Énoncé du problème:
Répondez à ces questions à partir de l'extrait fourni sur Arles :
1. Quelle adresse est donnée pour L'Arlatan ?
2. Quelles sont les dates de l'exposition Claudia Andujar — À la place des autres ?
3. Quelle photographe est présentée comme « Photographe de la mafia sicilienne » ?

Extrait fourni:

L’Arlatan pour le café
20 Rue du Sauvage, 13200 Arles

Maison française Alyscamps
16 Pl. de la République, 13200 Arles

11h11 – Exposition Claudia Andujar — À la place des autres

Bien avant son engagement auprès des Yanomami, Claudia Andujar captait déjà les failles et la beauté de l’humanité. L’exposition dévoile ses archives intimes, de Familles brésiliennes à A Sônia, jusqu’à ses premières images en Amazonie. Un regard doux et radical, qui choisit la lenteur et la proximité face à l’urgence du monde.

Exposition Claudia Andujar — À la place des autres
Maison des peintres
7 juillet – 5 octobre 2025
9H30 – 19H30

16 Pl. Voltaire, 13200 Arles (1)

12h05 – Entre fiction et feu réel — choisir son vertige

D’un côté, Kourtney Roy. Elle se met en scène dans des autoportraits acidulés, entre humour pop et critique mordante du tourisme. C’est irrévérencieux, stylisé, surréaliste. Elle joue tous les rôles pour mieux questionner l’identité.

De l’autre, Letizia Battaglia. Photographe de la mafia sicilienne, elle capte l’indicible : la douleur, la résistance, la vérité nue. C’est frontal, incarné, bouleversant.

Vous hésitez ? C’est normal. Je n’ai pas su choisir. L’une invente des mondes, l’autre les affronte. Deux femmes, deux regards et deux façons de ressentir la brûlure du réel.

Entrées extraites:
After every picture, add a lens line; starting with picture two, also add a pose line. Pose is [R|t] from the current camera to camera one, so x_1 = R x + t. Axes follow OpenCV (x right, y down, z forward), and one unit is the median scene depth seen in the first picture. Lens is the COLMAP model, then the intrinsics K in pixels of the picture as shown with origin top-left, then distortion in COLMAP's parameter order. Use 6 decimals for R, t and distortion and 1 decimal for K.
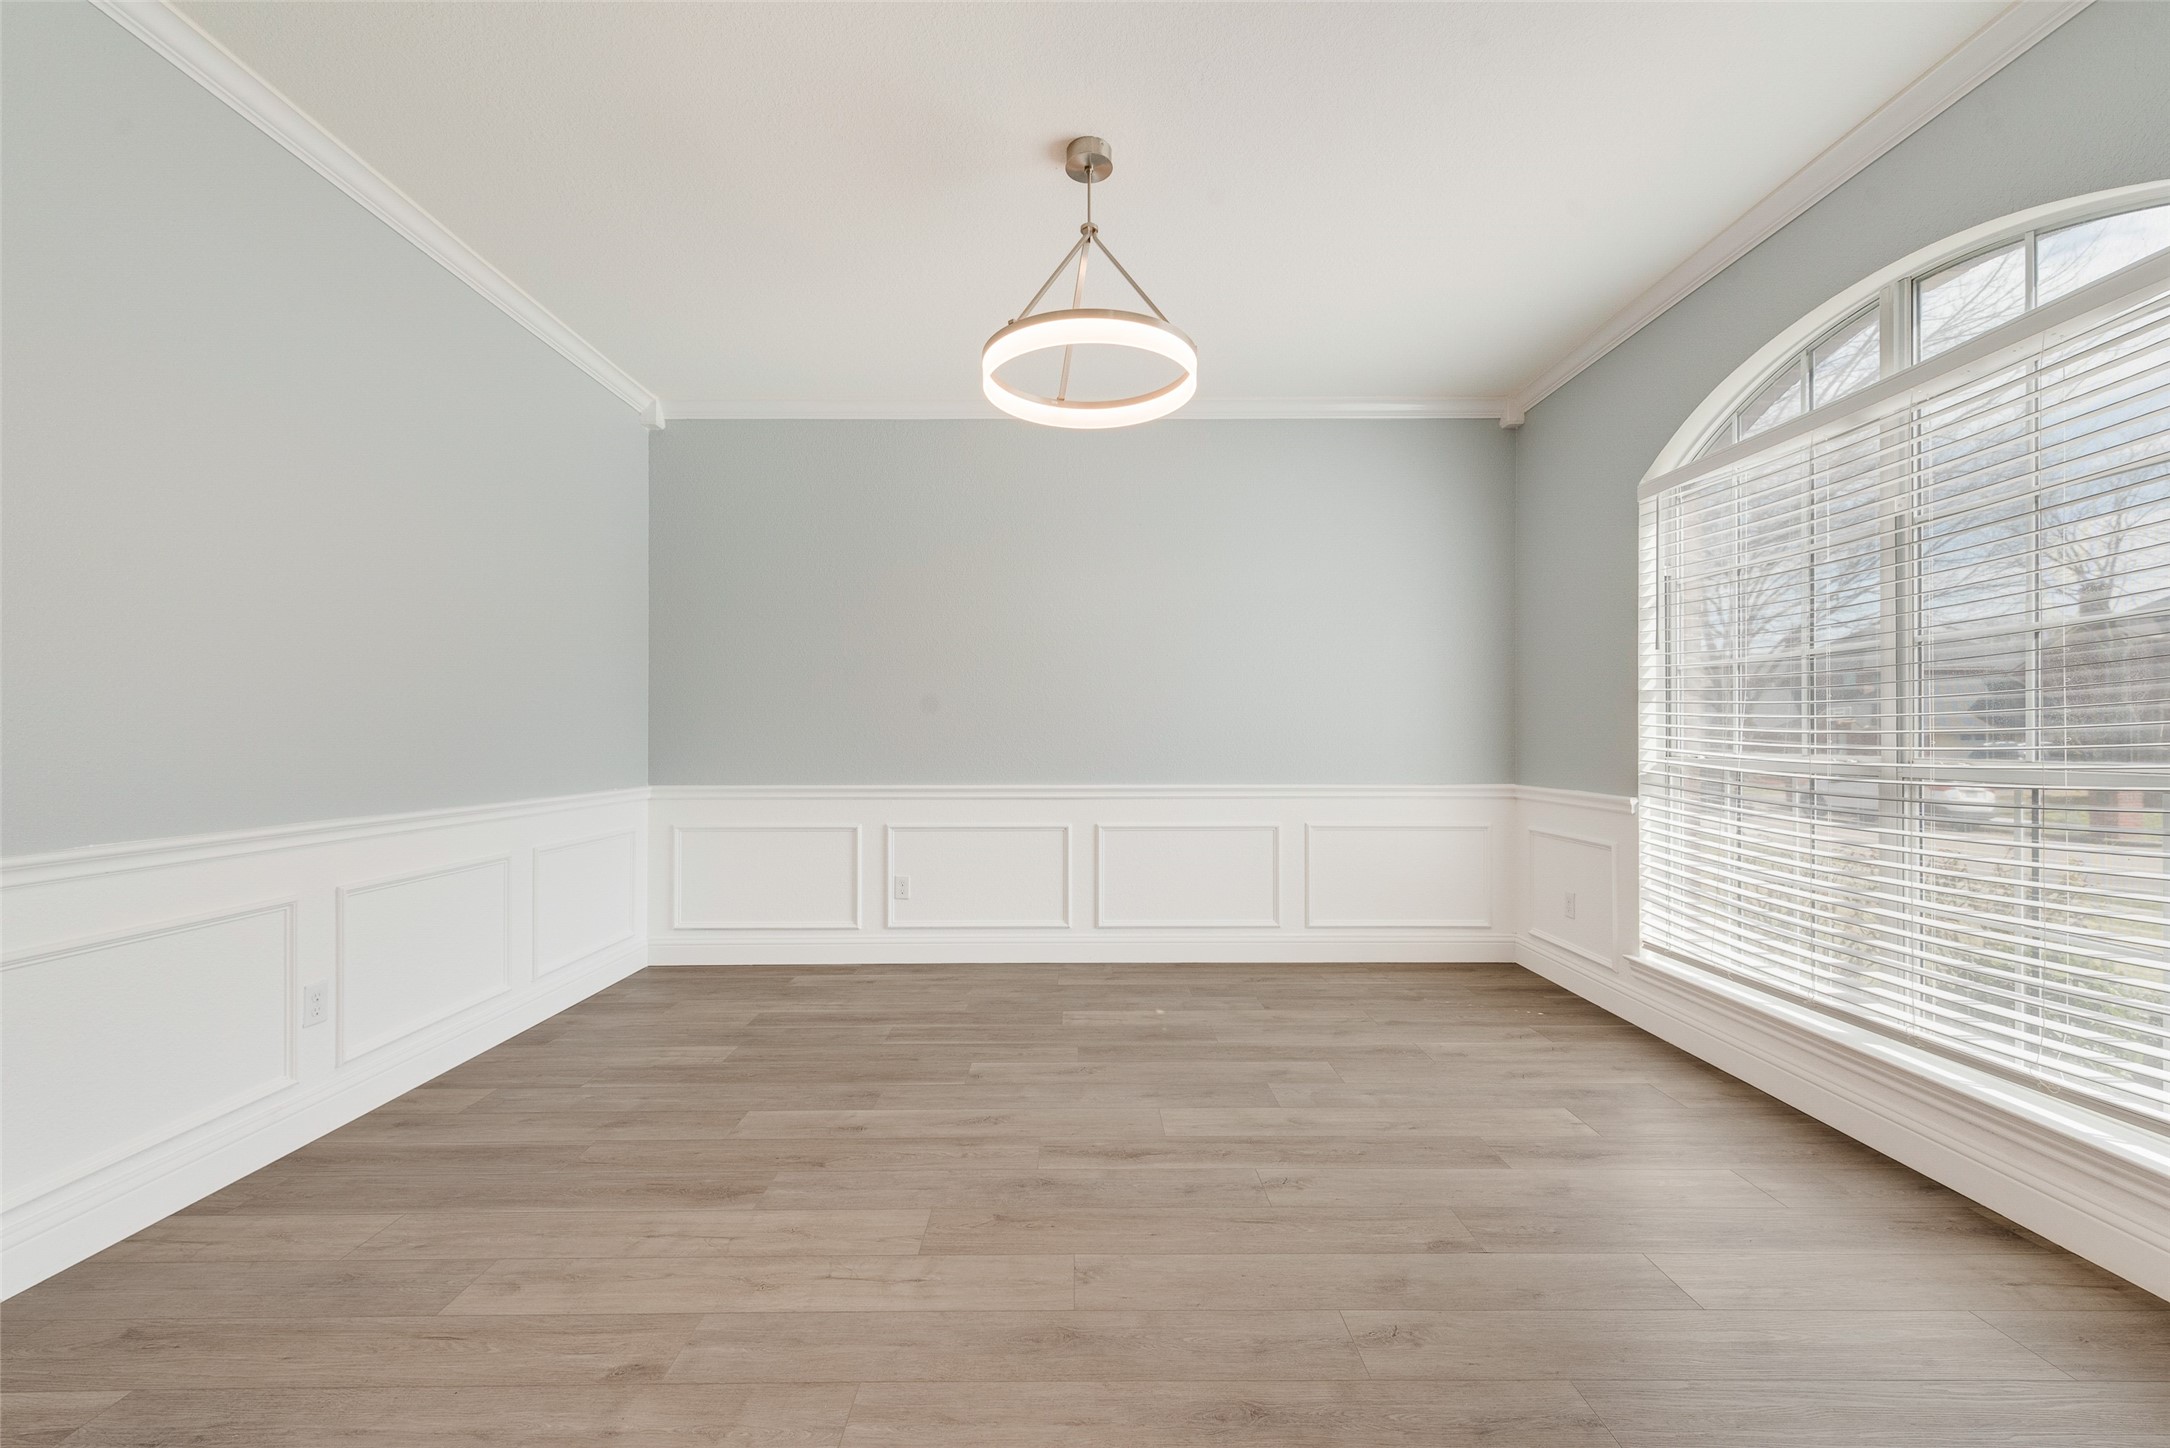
lens RADIAL K [[853.8, 0, 1084.2], [0, 853.8, 734.7], [0, 0, 1]] dist [0.014031, -0.003139]
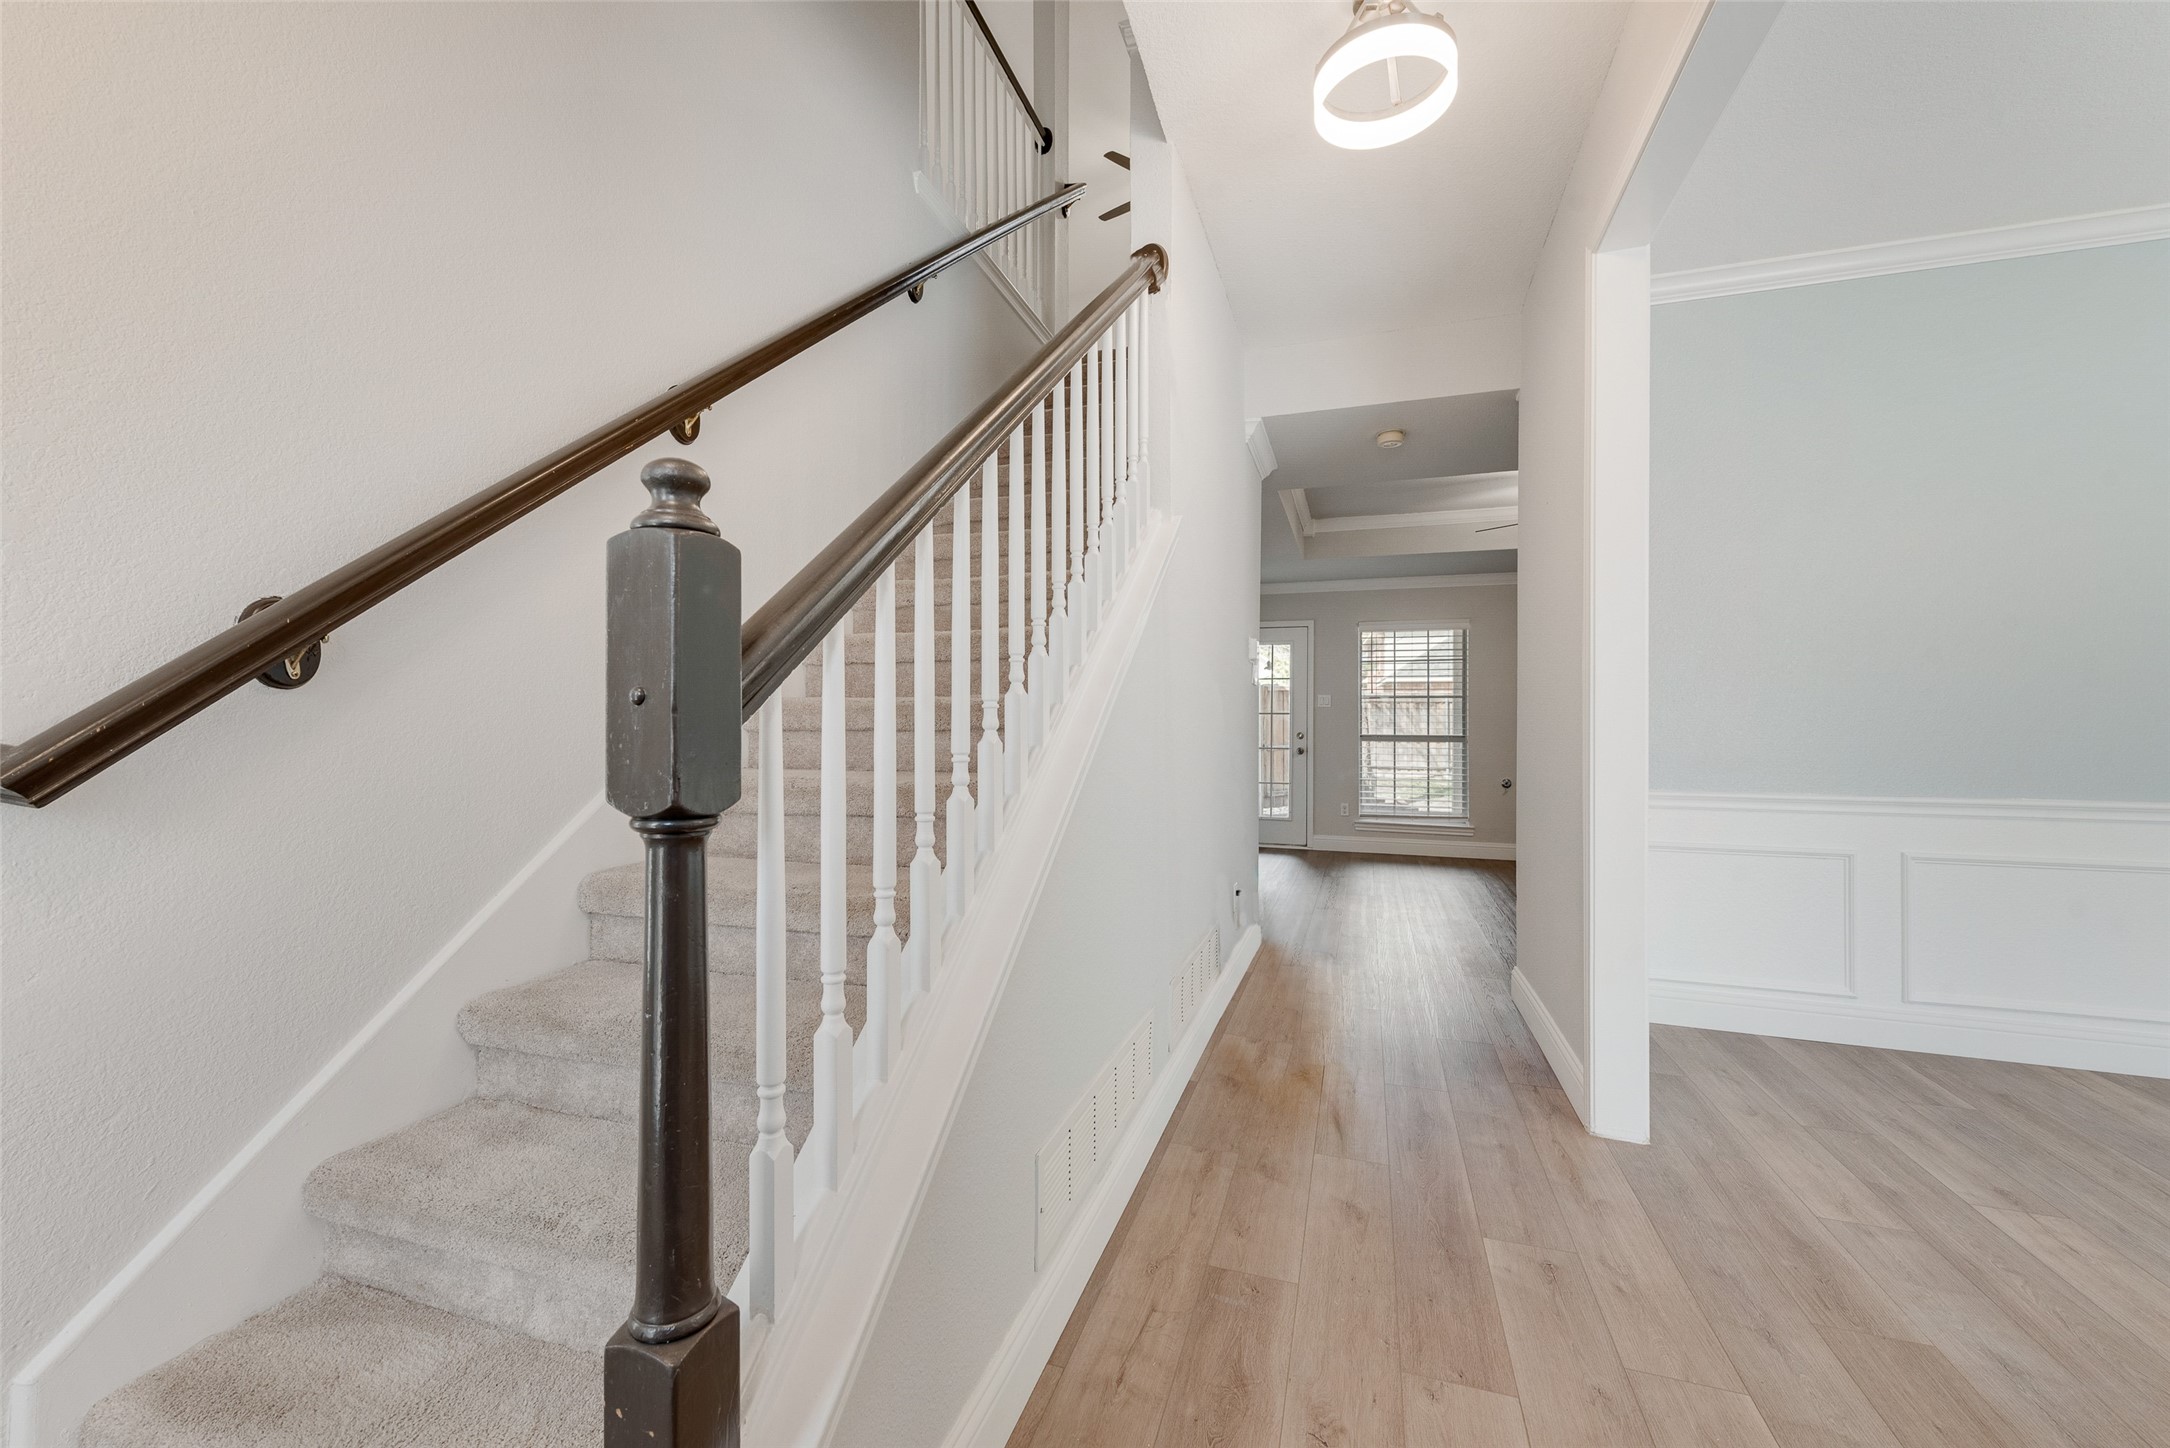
lens RADIAL K [[853.8, 0, 1069.9], [0, 853.8, 730.1], [0, 0, 1]] dist [0.014031, -0.003139]
pose [[-0.324085, 0.001164, -0.946027, 0.588500], [0.003819, 0.999993, -0.000078, -0.000945], [0.946020, -0.003638, -0.324087, -0.076123]]
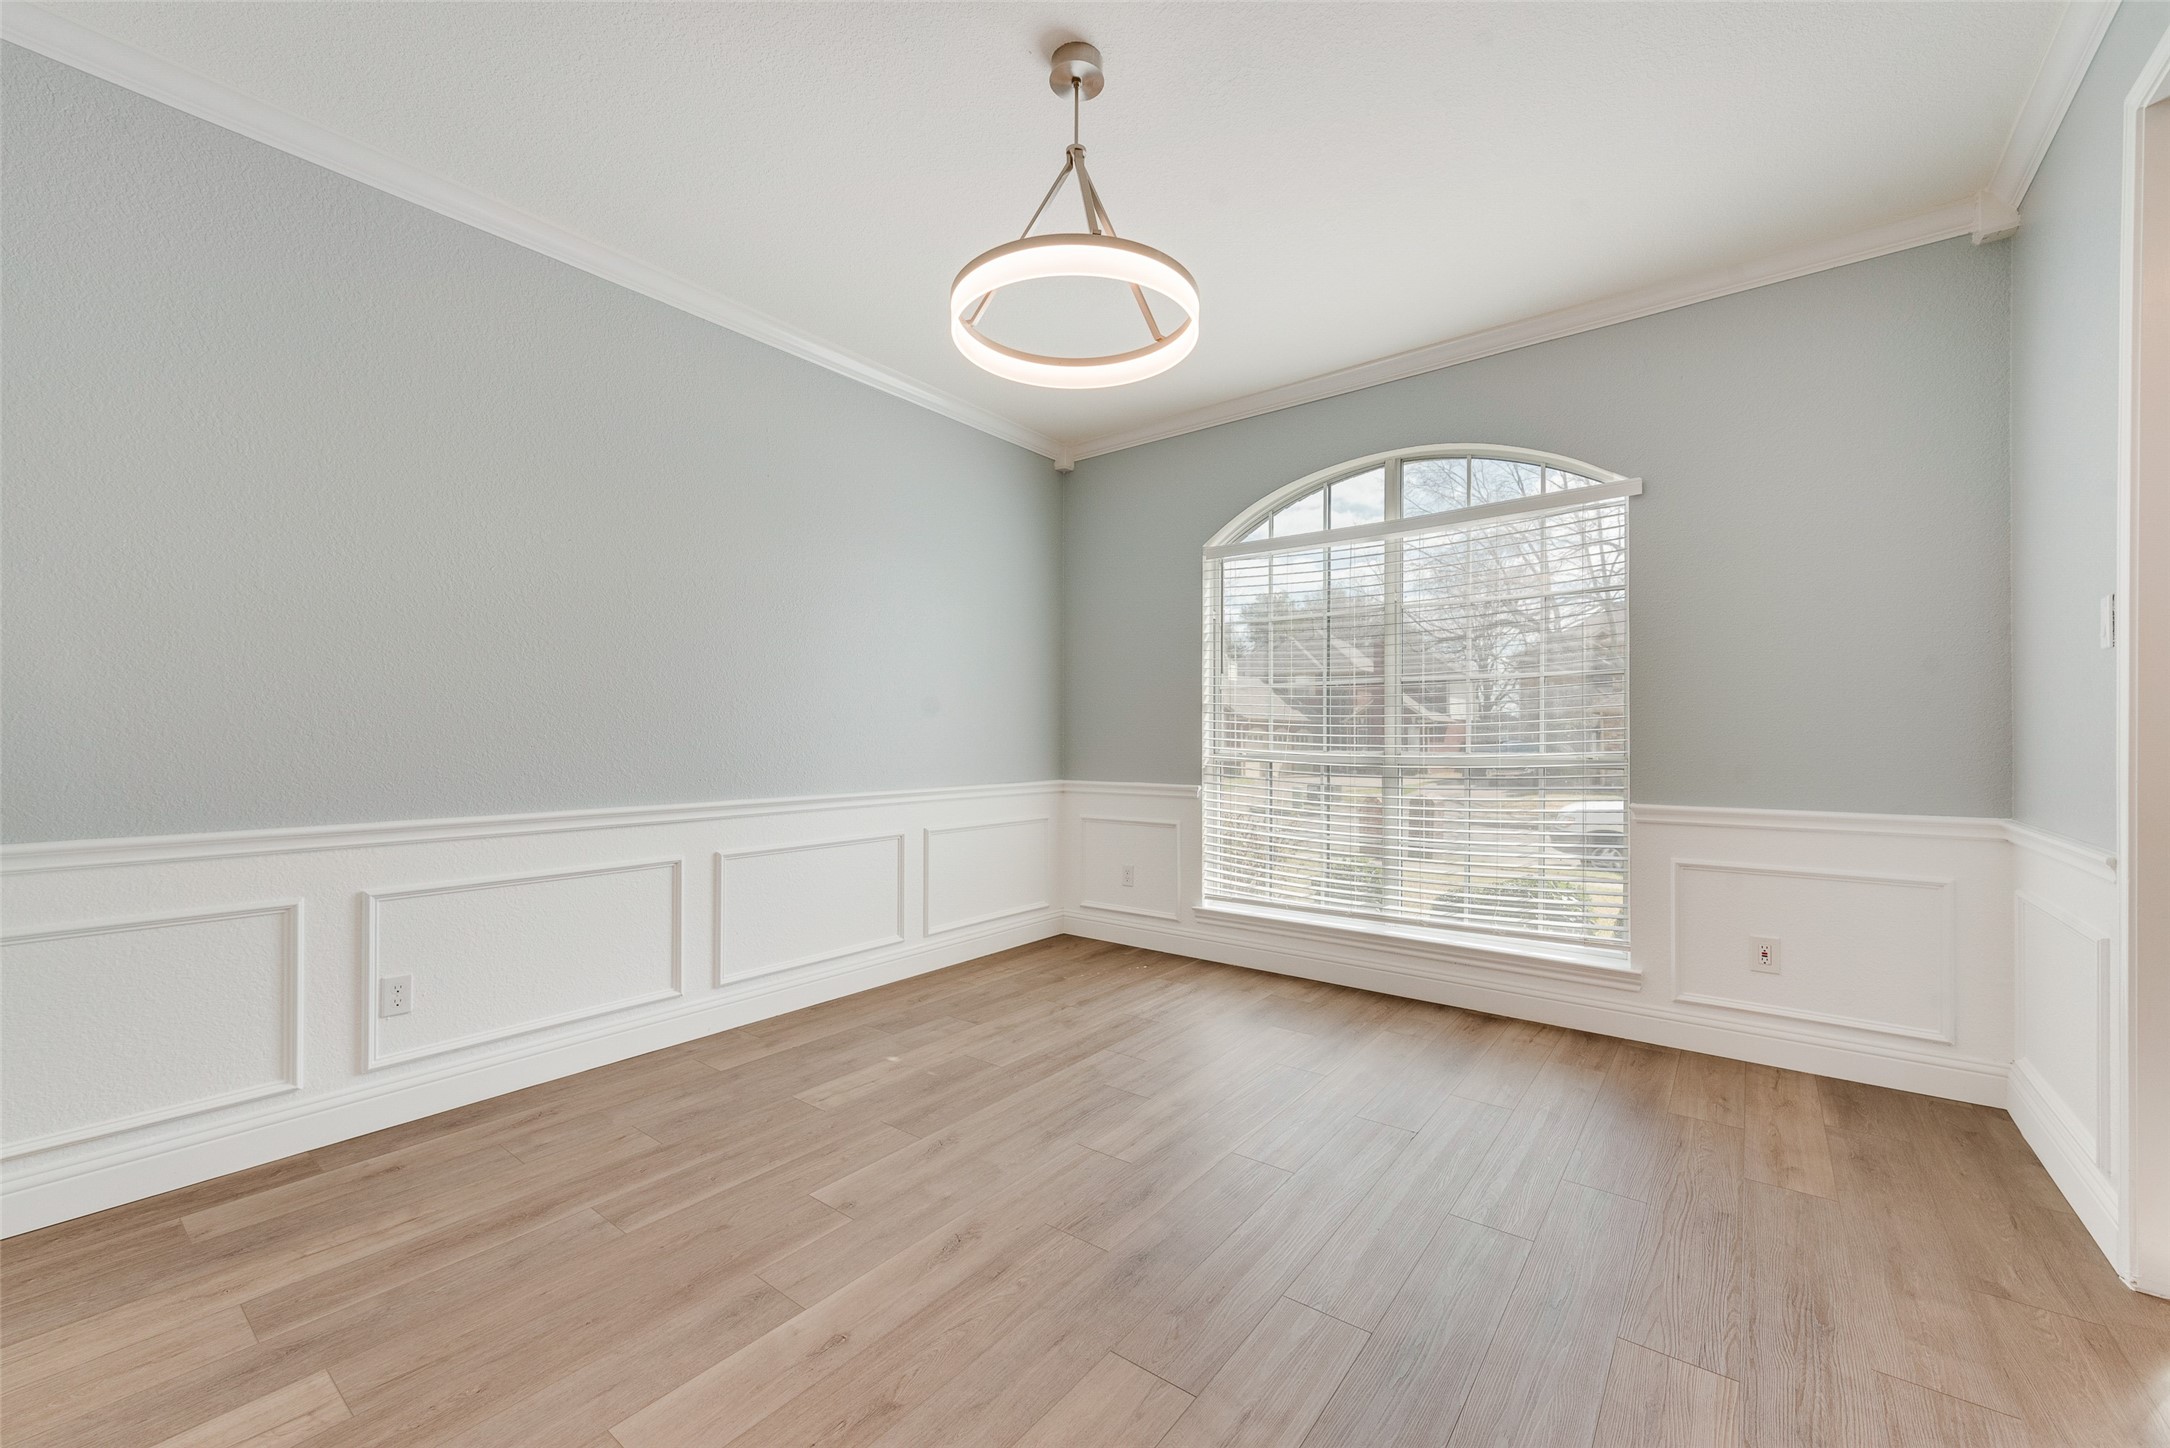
lens RADIAL K [[853.8, 0, 1086.3], [0, 853.8, 735.7], [0, 0, 1]] dist [0.014031, -0.003139]
pose [[0.620581, 0.001354, 0.784141, -0.586657], [-0.001757, 0.999998, -0.000335, -0.001700], [-0.784140, -0.001170, 0.620583, 0.394732]]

Problème résolu:
1. 20 Rue du Sauvage, 13200 Arles
2. Du 7 juillet au 5 octobre 2025
3. Letizia Battaglia